Ambos reuniram fortunas pessoais imensas, embora a de Arnault, que a Forbes calcula em 76 bilhões de euros, supere em muito a de Pinault, estimada em meros 26 bilhões de euros.

As duas famílias possuem coleções de arte inestimáveis e se esforçaram para superar-se ao longo dos anos com novos museus na França e na Itália para abrigar seus tesouros.

Assim, quando os bilionários anunciaram suas generosas doações a Notre-Dame, os críticos rapidamente comentaram que as amplas deduções seriam compensadas pelos contribuintes franceses.

"Esses bilionários querem se passar por heróis", disse no Twitter Esther Benbassa, senadora pelo Partido Verde. "Seria melhor eles renunciarem à evasão fiscal e à otimização fiscal."

No passado, Pinault pai também recusou uma dedução fiscal pela reforma da histórica Bolsa de Paris, no centro da cidade, que ele está transformando em um museu de arte moderna, dizendo que os contribuintes franceses não deveriam pagar a conta de seus gastos pessoais.

Quando parecia que outros doadores ricos poderiam se beneficiar de um generoso desconto fiscal por sua generosidade, o primeiro-ministro Edouard Philippe tentou acalmar as tensões em uma entrevista coletiva na quarta-feira.

"Devemos estar deliciados que indivíduos de muita baixa renda, indivíduos muito ricos e também companhias queiram participar do esforço para reconstruir uma catedral que está no centro de nossa história", disse ele.

"Lavagem de reputação"

Até agora, outros doadores ricos ficaram calados sobre o assunto. Arnault, que rapidamente dobrou a oferta de Pinault, não fez mais declarações.

Tampouco outro doador rico, a gigante dos cosméticos global L'Oréal. Os herdeiros da empresa, os Bettencourt-Meyers, anunciaram uma doação de 200 milhões de euros para Notre-Dame na terça-feira por meio da Fundação Bettencourt Schueller.

"É claro que há lavagem de reputação envolvida", disse a comentarista francesa Anne-Elisabeth Moutet, que viu as doações iniciais como basicamente sinceras.

"Há uma memória musculosa do catolicismo na França, e ela voltou", disse ela. "Somos um país secular, mas na hora H" os sentimentos religiosos vêm à tona.
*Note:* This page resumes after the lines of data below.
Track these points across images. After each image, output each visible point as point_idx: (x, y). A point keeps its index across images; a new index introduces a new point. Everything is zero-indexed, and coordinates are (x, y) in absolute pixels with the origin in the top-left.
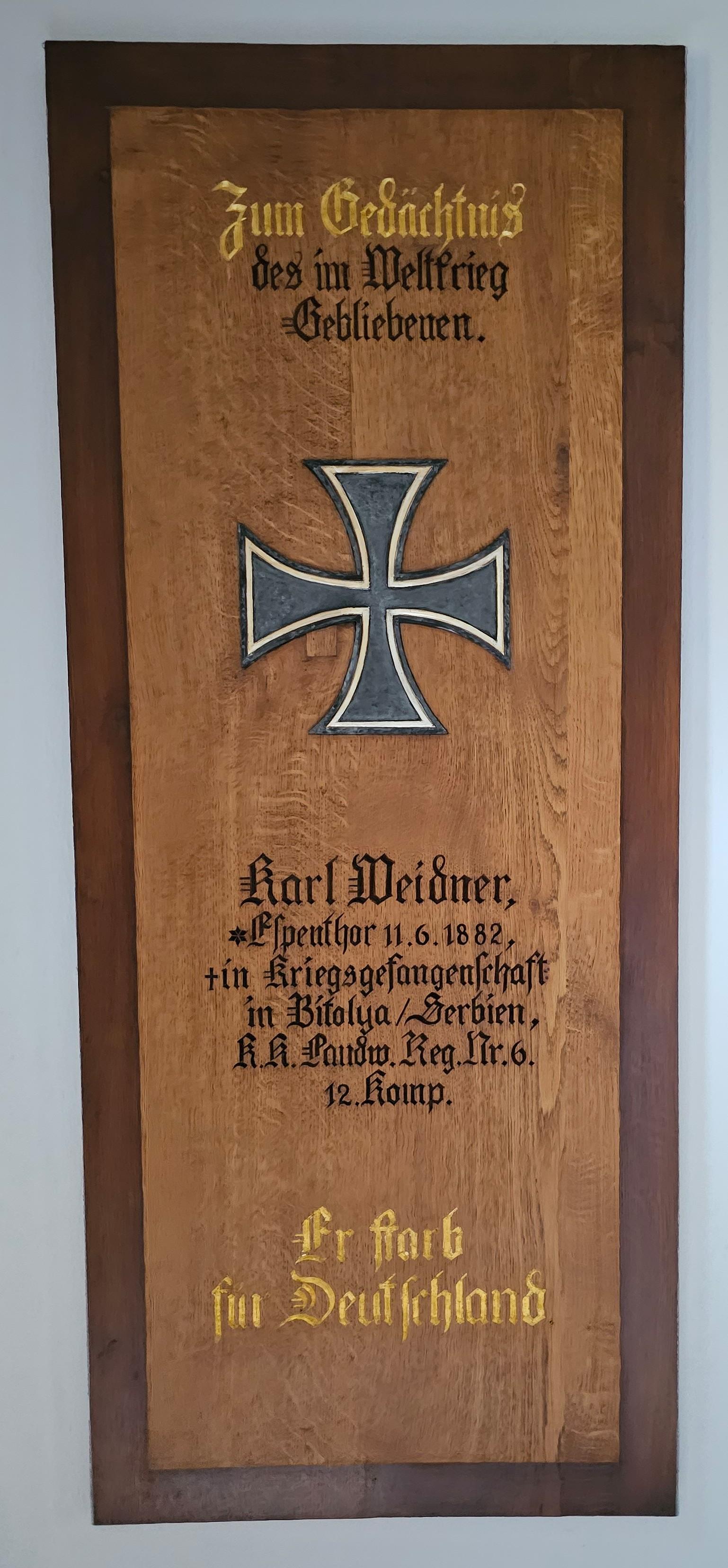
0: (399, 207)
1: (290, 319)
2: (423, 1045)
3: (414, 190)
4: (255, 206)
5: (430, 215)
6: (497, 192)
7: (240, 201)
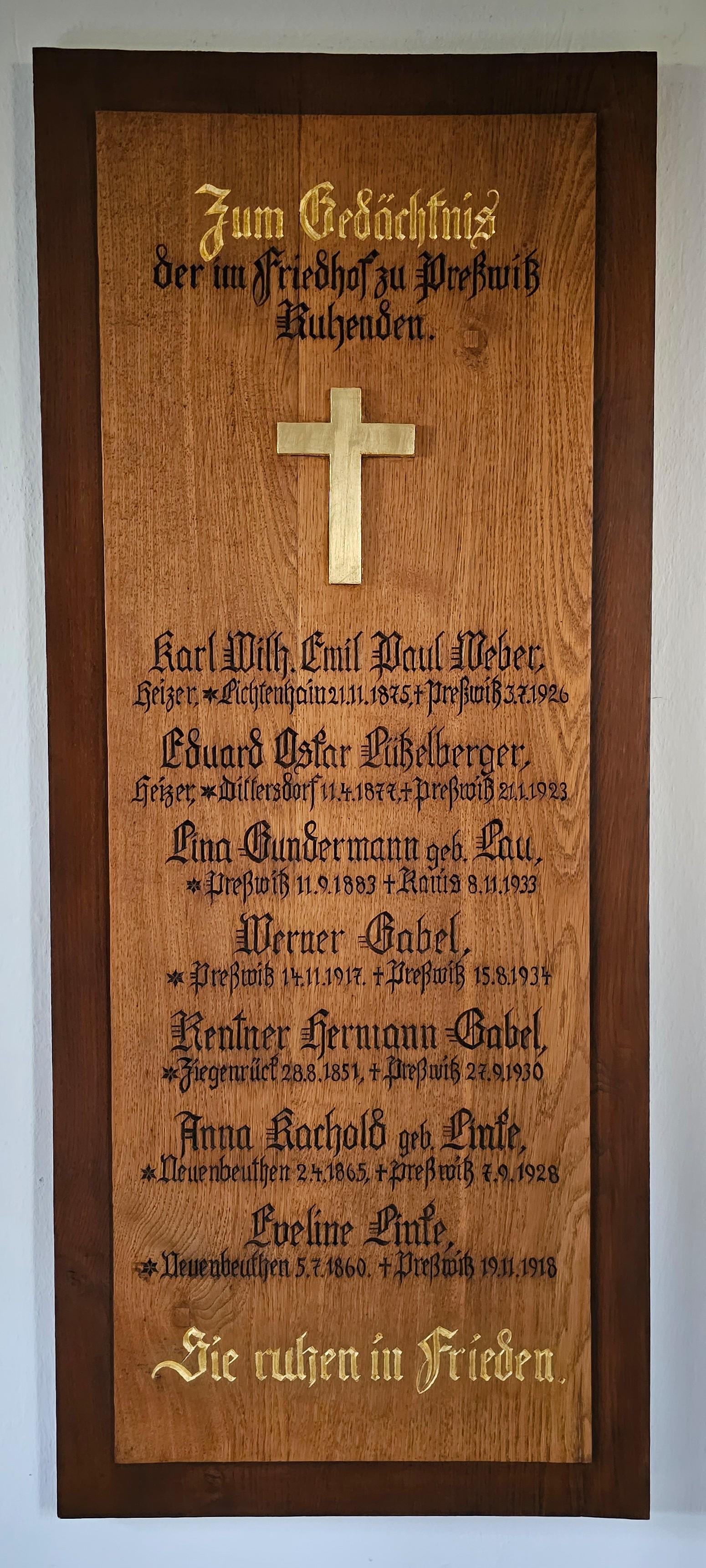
0: (516, 1352)
1: (376, 1224)
2: (198, 1026)
3: (392, 196)
4: (236, 211)
5: (406, 219)
6: (469, 194)
7: (225, 202)
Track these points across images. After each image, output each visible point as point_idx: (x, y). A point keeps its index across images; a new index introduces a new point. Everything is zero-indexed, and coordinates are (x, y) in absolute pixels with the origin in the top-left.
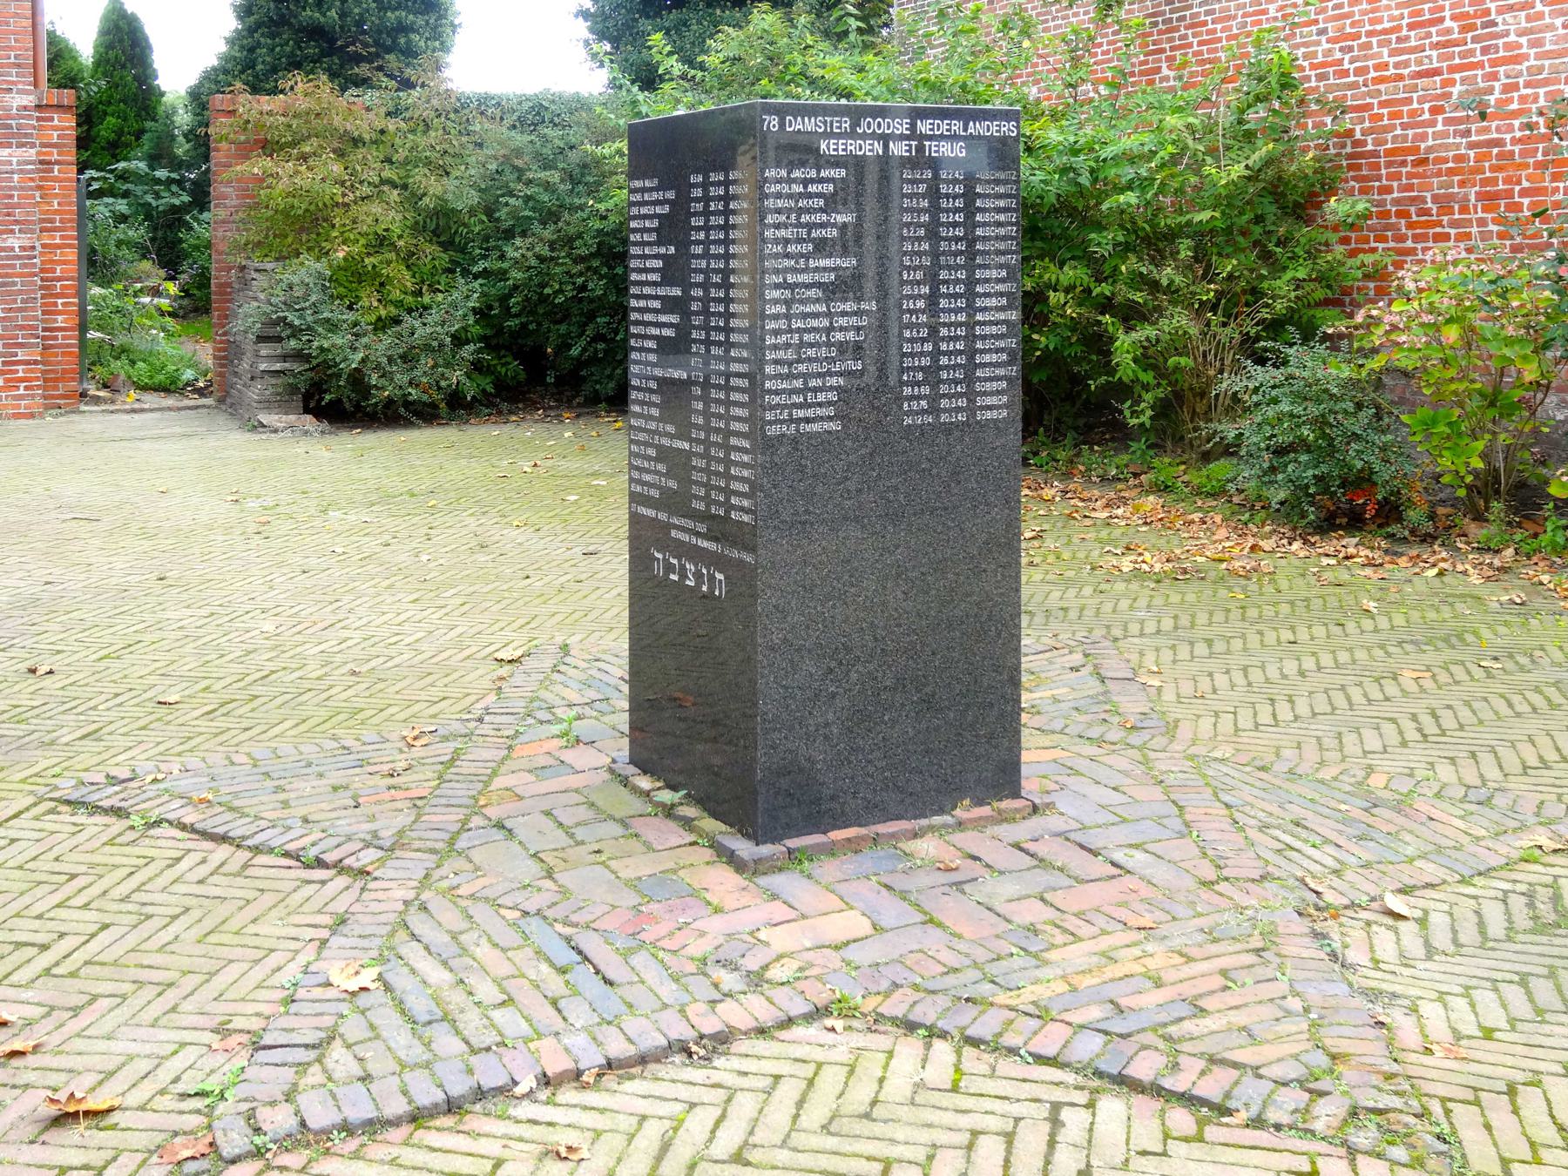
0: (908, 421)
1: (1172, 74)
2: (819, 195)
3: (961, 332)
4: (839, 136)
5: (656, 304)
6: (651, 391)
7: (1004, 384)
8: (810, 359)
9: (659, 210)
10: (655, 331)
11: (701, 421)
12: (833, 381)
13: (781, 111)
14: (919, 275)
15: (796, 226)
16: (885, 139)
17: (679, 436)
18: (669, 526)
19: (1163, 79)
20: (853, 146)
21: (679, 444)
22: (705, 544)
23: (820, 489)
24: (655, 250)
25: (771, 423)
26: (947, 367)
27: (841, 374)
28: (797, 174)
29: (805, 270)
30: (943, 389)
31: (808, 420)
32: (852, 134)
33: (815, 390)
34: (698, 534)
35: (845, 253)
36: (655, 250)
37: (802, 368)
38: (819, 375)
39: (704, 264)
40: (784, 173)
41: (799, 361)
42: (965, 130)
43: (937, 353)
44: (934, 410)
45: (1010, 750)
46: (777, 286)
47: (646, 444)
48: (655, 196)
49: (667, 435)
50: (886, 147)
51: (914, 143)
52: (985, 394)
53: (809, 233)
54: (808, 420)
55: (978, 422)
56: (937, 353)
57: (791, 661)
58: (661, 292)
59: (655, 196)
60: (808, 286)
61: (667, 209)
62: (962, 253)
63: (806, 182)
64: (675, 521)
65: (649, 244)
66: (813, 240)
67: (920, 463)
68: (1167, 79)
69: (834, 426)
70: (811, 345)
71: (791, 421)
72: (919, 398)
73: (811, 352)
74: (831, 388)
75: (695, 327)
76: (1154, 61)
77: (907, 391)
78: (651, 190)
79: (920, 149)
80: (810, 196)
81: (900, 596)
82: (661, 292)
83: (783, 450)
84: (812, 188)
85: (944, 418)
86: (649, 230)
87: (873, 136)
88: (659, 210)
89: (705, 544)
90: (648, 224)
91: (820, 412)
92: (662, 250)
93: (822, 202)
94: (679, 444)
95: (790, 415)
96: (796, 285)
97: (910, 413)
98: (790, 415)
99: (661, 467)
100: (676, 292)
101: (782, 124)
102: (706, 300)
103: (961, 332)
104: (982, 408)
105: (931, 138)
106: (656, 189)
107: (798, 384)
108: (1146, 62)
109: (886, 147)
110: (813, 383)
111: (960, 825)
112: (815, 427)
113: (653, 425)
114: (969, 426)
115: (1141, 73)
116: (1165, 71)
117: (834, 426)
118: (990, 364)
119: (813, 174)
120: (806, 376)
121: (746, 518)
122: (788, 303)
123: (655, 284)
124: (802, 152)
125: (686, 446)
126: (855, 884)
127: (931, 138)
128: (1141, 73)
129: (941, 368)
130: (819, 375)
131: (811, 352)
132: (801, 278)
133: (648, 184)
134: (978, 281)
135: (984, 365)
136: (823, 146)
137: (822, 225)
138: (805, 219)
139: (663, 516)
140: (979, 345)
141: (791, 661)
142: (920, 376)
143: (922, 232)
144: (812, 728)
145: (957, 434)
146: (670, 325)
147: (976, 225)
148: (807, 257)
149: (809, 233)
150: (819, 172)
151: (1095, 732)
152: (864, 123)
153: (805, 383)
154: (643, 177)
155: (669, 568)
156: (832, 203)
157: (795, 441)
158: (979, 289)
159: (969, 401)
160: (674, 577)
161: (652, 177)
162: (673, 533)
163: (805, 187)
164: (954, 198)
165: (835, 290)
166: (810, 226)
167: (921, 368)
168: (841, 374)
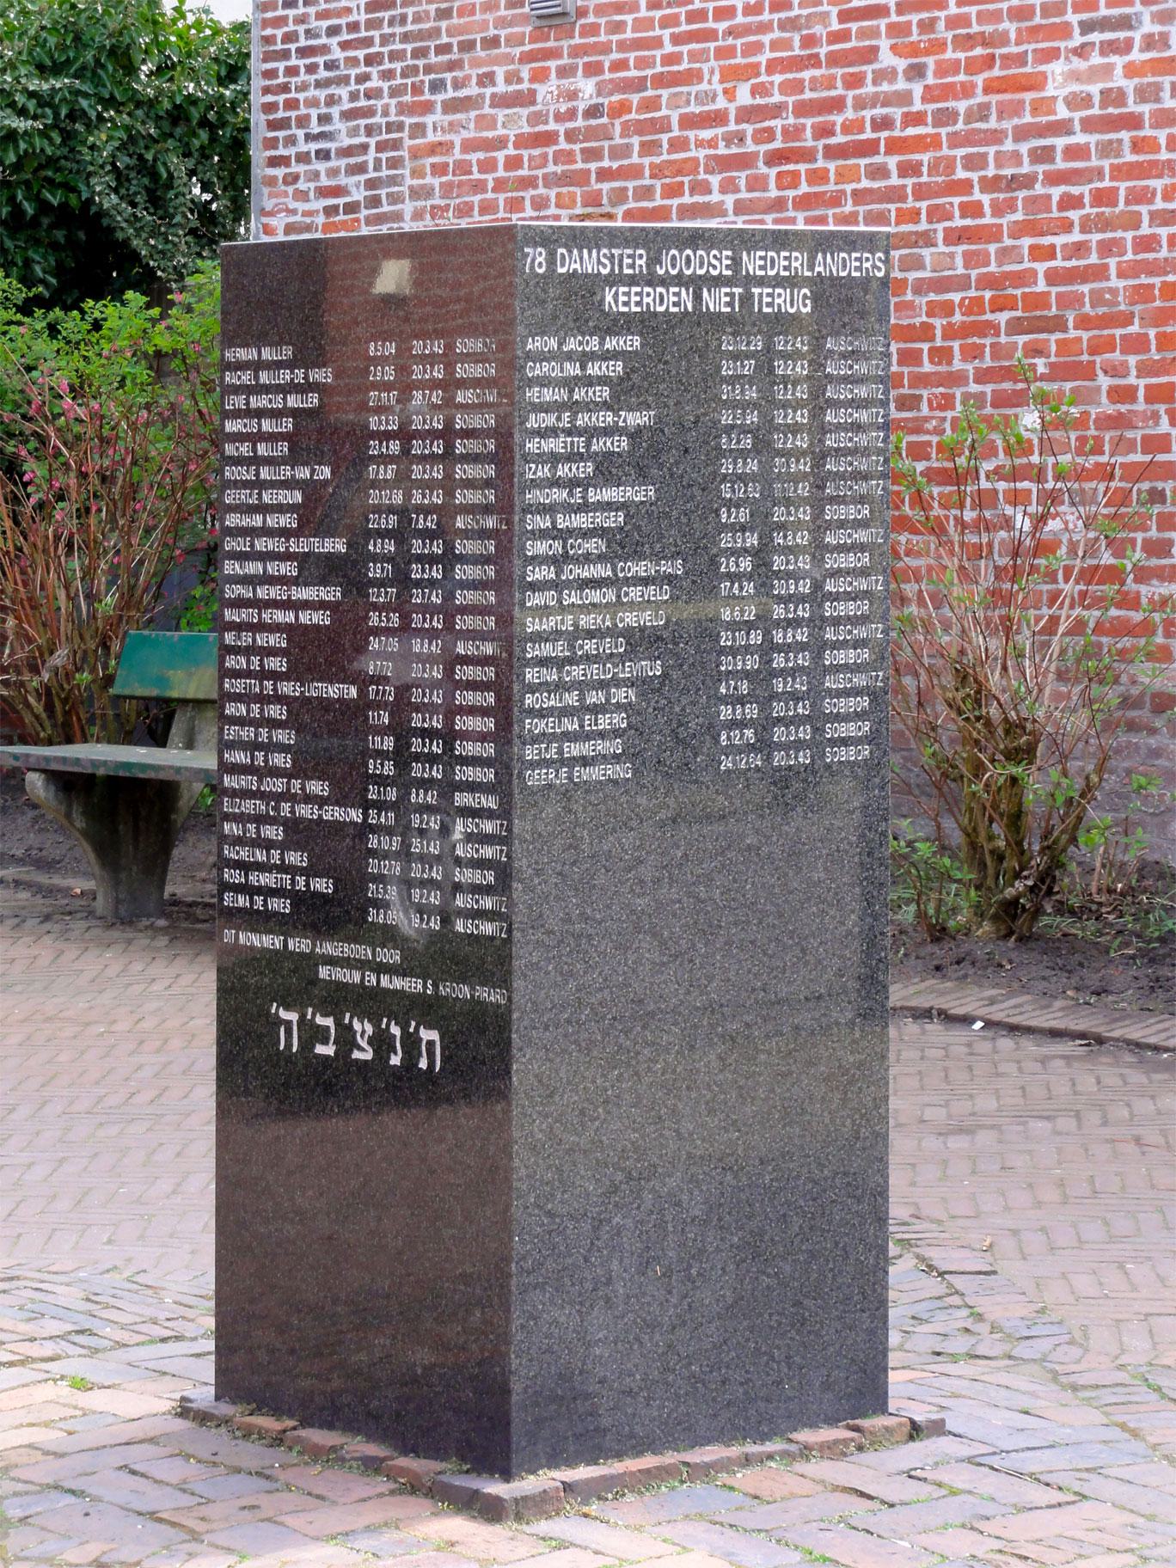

Para alguns franceses, como Grâce Kitoudi, representante de serviços ao cliente que trabalha num aeroporto, a questão parece exagerada.

Na opinião dela, a crise dos coletes amarelos e o incêndio de Notre-Dame "são duas discussões muito diferentes", disse ela. "Não devemos confundir tudo. Se tivermos doações para reconstruir esse monumento incrível, está ótimo."